There is a proposal to enact certain prohibitions — additional prohibitions and restrictions — on state and municipal employees: for example, establishing a ban on the recruitment for law enforcement services and service in the Federal Security Service for citizens with criminal records, or those subject to criminal proceedings with no provision for rehabilitation, or those dismissed from government service in disgrace. We have never had this before. Investigative units will be charged with searching out property to be confiscated, and there are a number of other measures that have yet to be discussed and which need to be adopted: through separate laws, in some cases individual presidential decrees and other regulations.
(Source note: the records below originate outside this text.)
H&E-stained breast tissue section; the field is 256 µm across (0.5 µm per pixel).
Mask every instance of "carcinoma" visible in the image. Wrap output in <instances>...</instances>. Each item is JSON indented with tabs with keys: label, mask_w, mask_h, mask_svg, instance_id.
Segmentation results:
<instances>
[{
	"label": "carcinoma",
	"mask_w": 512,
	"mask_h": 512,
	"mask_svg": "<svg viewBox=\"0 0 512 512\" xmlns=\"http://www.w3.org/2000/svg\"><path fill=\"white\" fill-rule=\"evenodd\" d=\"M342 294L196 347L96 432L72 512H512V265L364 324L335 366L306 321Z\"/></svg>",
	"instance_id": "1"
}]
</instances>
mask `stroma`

The second section of the document is devoted to measures to improve public administration in order to prevent corruption. This consists of some perfectly understandable things that nonetheless require a new presentation or consistent application in everyday activities, such as regulations concerning the use of state and municipal property, transfer of rights to use such property in order to reduce the number of corrupt acts, and improving standards that govern the procurement for state and municipal needs in order to avoid arbitrary interpretations, discrimination or undue advantage.
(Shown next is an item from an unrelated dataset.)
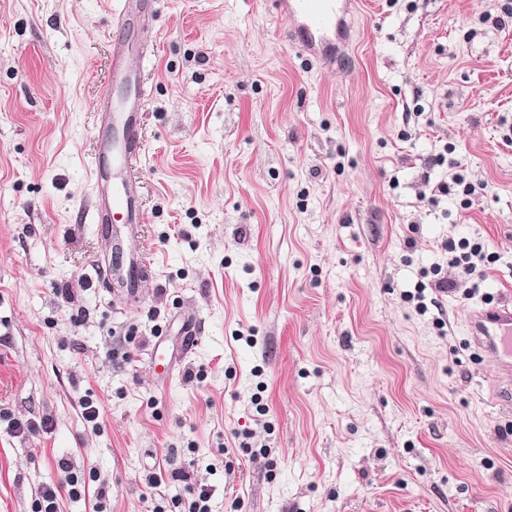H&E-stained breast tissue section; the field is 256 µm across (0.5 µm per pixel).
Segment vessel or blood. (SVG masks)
<instances>
[{"instance_id":"b4317fda","label":"vessel or blood","mask_w":512,"mask_h":512,"mask_svg":"<svg viewBox=\"0 0 512 512\" xmlns=\"http://www.w3.org/2000/svg\"><path fill=\"white\" fill-rule=\"evenodd\" d=\"M155 0H121L114 12L111 79L121 86V96L102 92L94 107L95 149L90 161L92 221L104 229V241L115 254L106 266V279L126 292H137L140 274L152 260L138 243V226L145 221L141 180L137 167L144 153L143 129L146 78L129 59L126 32L132 20L153 13ZM350 0H278L280 15L291 36L307 53L337 64L342 30ZM467 327L474 343L497 360L500 387L512 403V302L501 301L470 311Z\"/></svg>"}]
</instances>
We have proposed measures to transfer some federal power to the regions while continuing to assess their work and the functioning of government bodies in the non-state sector, as a means of improving the functioning of the state apparatus and the creation of a control system for public and municipal employees in the institutions of civil society. Naturally all this will be deployed in a separate unit with a separate set of laws.
We also return to the well-known principles that were introduced in 2002, principles governing the conduct of public servants, in order to take effective measures to prevent conflicts of interest and, where necessary, to charge individual government officials accountable for failure to comply with relevant rules, and a number of other measures related to public service.
And, finally, in the third section are measures to raise the professional level of legal personnel and improve legal awareness in general. Here, too, there is an entire set of proposals on the use of the media, opportunities for non-governmental organisations to create the mindset that will lead to anti-corruption activities, measures to improve the teaching of legal discipline and a reduction in the number of law faculties that do not meet the requirements established by the Ministry — in short, everything that you already know about.
In this way, after the adoption of the plan – and this is why I believe our meeting today is so important — we will get on with the legal counterpart of the plan so that within the next six months there will be a new set of laws adopted at the federal level, as well as in the various regions of the Russian Federation that you represent. This is a large and very serious task. I would like you to start getting prepared for it already. Some of these laws might create tension and some might be interpreted in various ways. We must minimise all the difficulties and enter the new year with a modern anti-corruption legislation that can be effectively applied and that we will not be ashamed of.
You know that in our country corruption has become a way of life for an enormous number of people. It is sad but it is so. In fact, it has become the norm, a daily occurrence in everyday life. People who are faced with such crimes are simply resigned to this. It's easier to pay than to cause problems, contact the law enforcement authorities or the judicial system. Those who take bribes and who are guilty of corruption consider the risks to be negligible. This must change.
I propose to discuss the set of ideas that we have come up with today. I would like to listen to your suggestions, and we will go away with the conviction that we have begun our legislative work to fight corruption.